On 7/5/2024 6:45 AM, Borislav Petkov wrote:
On Fri, Jul 05, 2024 at 11:30:16AM +0100, Andrew Cooper wrote:
You cite perf.  Look at the disassembly of the two approaches...

cpu_feature_enabled() might give you warm fuzzy feelings that you've
eekd out every ounce of performance, but it's an absolute disaster at a
code generation level by forcing the compiler to lay out both side and
preventing any kind of CSE.  As I've reported before, count the number
of RDPKRU instructions in trivial-looking xsave handling functions for a
glimpse of the practical consequences.

Yes, I do cite perf because what you have above is not saying: "yes, this is
a fast path and doing an alternative is warranted." If that is the case, sure,
by all means. If not, make the C readable and ignore code generation.

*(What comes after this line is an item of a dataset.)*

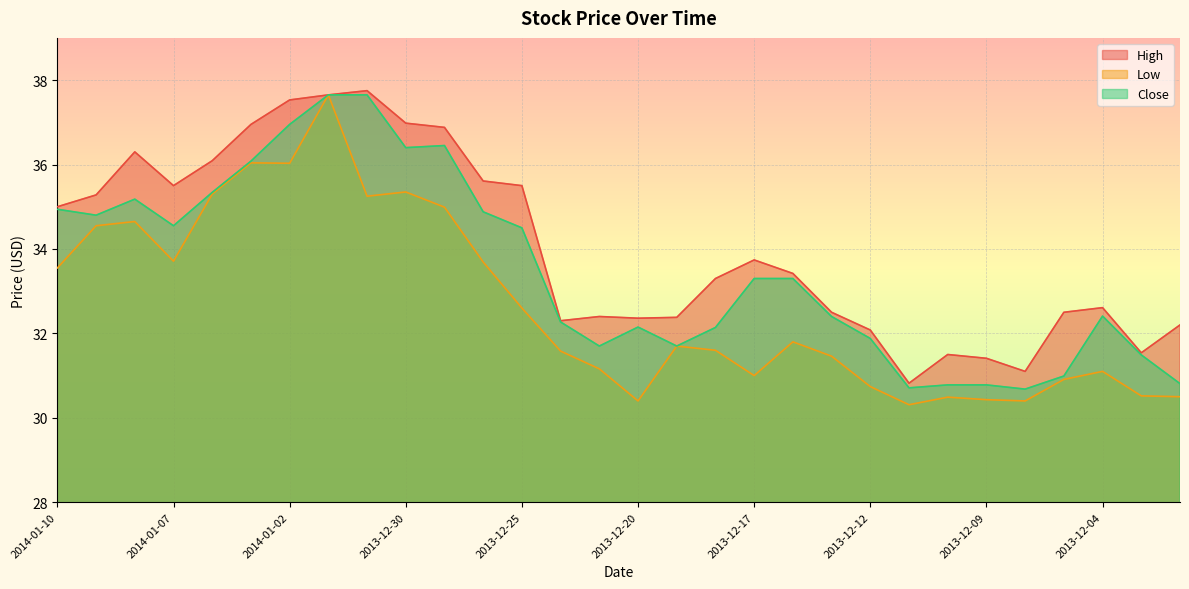

List the series in order of their overall mean, lowest first.

Low, Close, High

Who
cares.

Anyway, none of this is the complicated aspect.  The complicated issue
is the paravirt wrmsr().

TGLX's complaint is that everyone turns on CONFIG_PARAVIRT, and the
paravirt hook for wmsr() is a code generation disaster WRT parameter
handling.  I agree that it's not great, although it's got nothing on the
damage done by cpu_feature_enabled().


But, seeing as I've got everyone's attention, I'll repeat my proposal
for fixing this nicely, in the hope of any feedback on the 3rd posting...

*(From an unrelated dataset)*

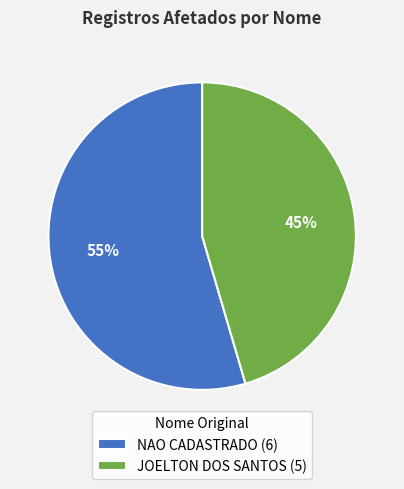

How many segments does this pie chart have?

2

The underlying problem is that parameter setup for the paravirt wrmsr()
follows a C calling convention, so the index/data are manifested into
%rdi/%rsi.  Then, the out-line "native" hook shuffles the index/data
back into %ecx/%edx/%eax, and this cost is borne in all kernels.

A handful of reg ops per a WRMSRNS? Meh, same argument as above. But...

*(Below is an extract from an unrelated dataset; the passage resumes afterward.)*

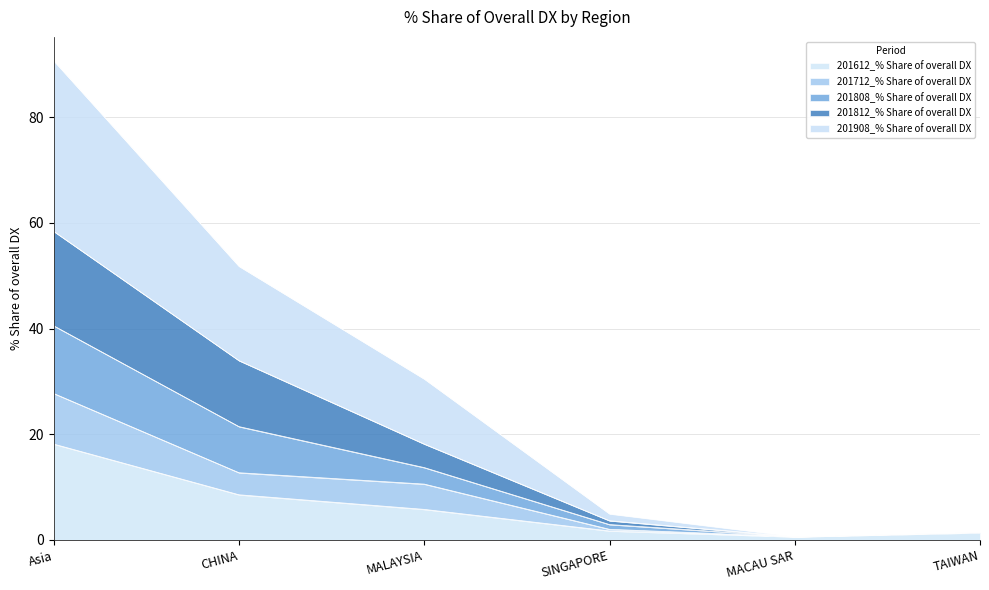

What is the highest value of the 201612_% Share of overall DX series?

18.1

Instead, the better way would be to have a hook with a non-standard
calling convention which happens to match the WRMSR instruction.

That way, the native, and simple paravirt paths inline to a single
instruction with no extraneous parameter shuffling, and the shuffling
cost is borne by PARAVIRT_XXL only, where a reg/reg move is nothing
compared to the hypercall involved.

The only complication is the extable #GP hook, but that's fine to place
at the paravirt site as long as the extable handler confirms the #GP
came from a WRMSR{NS,} and not a branch.

... yes, I'd gladly review patches which address that and make the whole deal
cleaner. I'm still sceptical those handful of regs shuffling ops would matter
in any benchmark but sure, if it can be done in a cleaner way, why not...

Unless I'm missing some use case where that overhead really matters. Then by
all means...


It looks that it no longer makes sense to include this patch in this
patchset; it is not something that can be done as a small cleanup.

Any objection?

Thanks!
Xin